(Updated with comments from Xie Zhenhua and Greenpeace)
China’s carbon emissions may have peaked in 2014, but were they to rise in coming years the increase would be modest, a study said Monday.
The forces driving the recent reductions in China’s GHG emissions, namely a more moderated GDP growth rate and a restructuring of the economy, will continue unabated into the future, according to the Grantham Research Institute report.
“It is quite possible that emissions will fall modestly from now on, implying that 2014 was the peak. If emissions do grow above 2014 levels – if, say, a number of the risks identified earlier [in the paper] manifest – that growth trajectory is likely to be relatively flat, and a peak would still be highly likely by 2025,” the study said.
China’s official target is to peak its GHG emissions by 2030, but a growing number of analysts say that target will be reached several years early.
The Grantham report, authored by Lord Nicholas Stern and Fergus Green, said the shift away from coal-fired electricity and energy-intensive manufacturing industries will continue to make dents in China’s emissions.
However, there is a risk that increasing oil and gas demand or unauthorised expansions in new coal-based industries could still cause a net annual CO2 growth, although a modest one.
“The more governments and businesses understand the shift in China, the more they should see risks in the high-carbon economy and opportunities in the low-/zero-carbon economy, and should adjust their investments, innovation priorities, and institutional arrangements accordingly,” it said.
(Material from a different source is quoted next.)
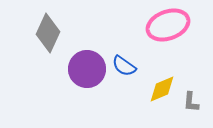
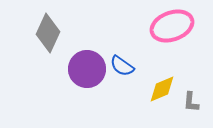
pink ellipse: moved 4 px right, 1 px down
blue semicircle: moved 2 px left
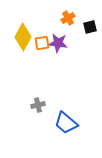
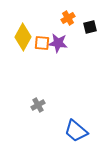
orange square: rotated 14 degrees clockwise
gray cross: rotated 16 degrees counterclockwise
blue trapezoid: moved 10 px right, 8 px down
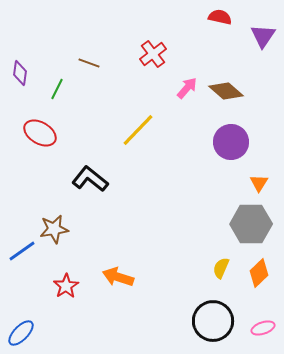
China on Saturday released its 2016-2020 five-year plan, expecting average annual GDP growth of 6.5%.
The government set a target of cutting carbon intensity 18% on 2015 levels by 2020, and capped energy consumption at 5 billion tonnes of standard coal equivalent by the end of the decade, up from 4.3 billion tonnes in 2015.
Xie Zhenhua, China’s special representative on climate change, on Monday dismissed the report, saying China’s emissions are still growing, Reuters reported.
An initial Greenpeace analysis of the five-year plan shows that the government expects CO2 emissions 1.5-2% annually until 2020, although the green group noted that “actual CO2 growth will be much lower”.